H1 2025 earnings summary
23 Dec, 2025Executive summary
Like-for-like (LFL) revenue grew 7.1%, driven by innovation, pricing, and brand activation in the UK, Indonesia, and ANZ, despite a 10% reported revenue decline due to a 55% Naira devaluation.
UK delivered its strongest profit performance in three years, with Sanctuary Spa gifting sales up over 30% year-over-year and improved profitability from overhead efficiencies and Childs Farm.
Indonesia achieved a third consecutive quarter of growth, and ANZ gained market share despite category softness and distribution disruption.
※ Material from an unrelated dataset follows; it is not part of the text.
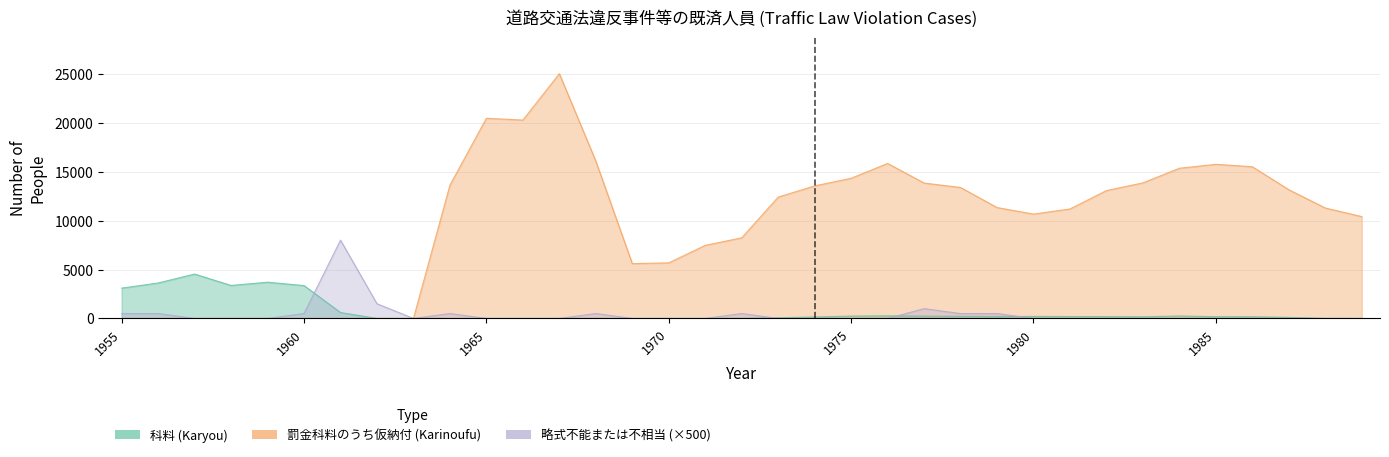

The 罰金科料のうち仮納付 (Karinoufu) series shows 38717 at 1967. True or false?

False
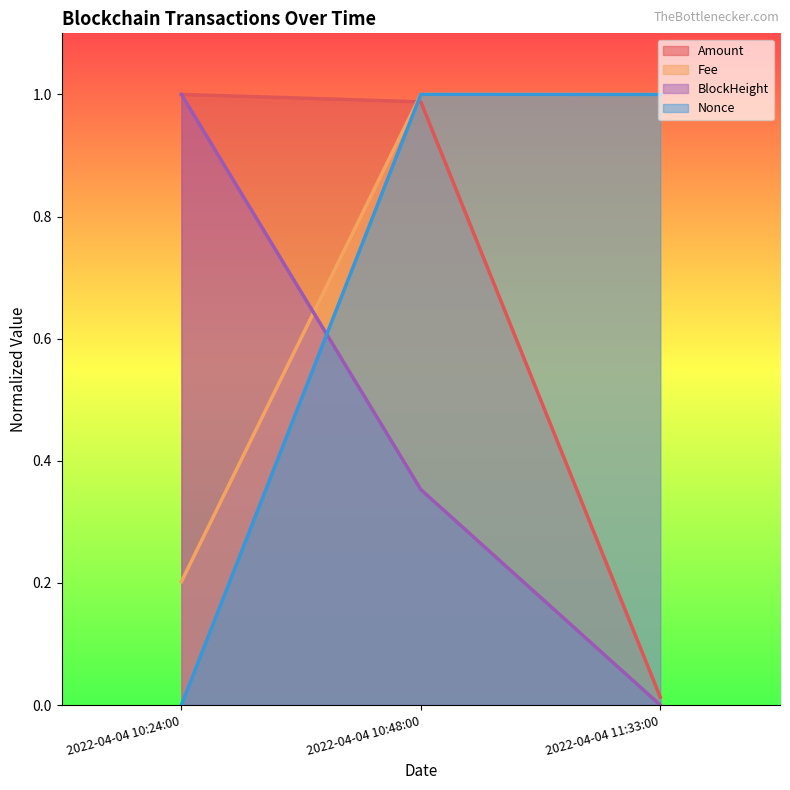

What are all the series names shown in the legend?

Amount, Fee, BlockHeight, Nonce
Portfolio transformation is progressing, focusing on Africa and the St. Tropez brand to unlock value and reduce complexity.
Group performance trends from the first half have continued, keeping the business on track to meet full-year profit expectations.
Financial highlights
Reported revenue declined by 10% to £249.3m, mainly due to a 55% devaluation of the Naira, which accounted for £42.7m–£46m of the decline.
Adjusted operating profit was £27.0m (down 11.8% year-over-year), with margin at 10.8% (down 20bps); profit before tax fell to £19.8m.
Adjusted EPS declined by 10% to 3.89p, less than profit before tax, due to a lower effective tax rate and reduced minority interest.
Free cash flow improved to £22.7m; net debt reduced to £106.1m from £115.3m at the start of the year.
Dividend per share maintained at 1.50p.
Outlook and guidance
FY25 adjusted operating profit guidance raised to £52–58m, reflecting reclassification of £5m FX losses as adjusting items.
LFL revenue growth trends expected to continue for the remainder of FY25; performance to end of January in line with expectations.
Long-term confidence in delivering sustainable, profitable growth with a more focused portfolio.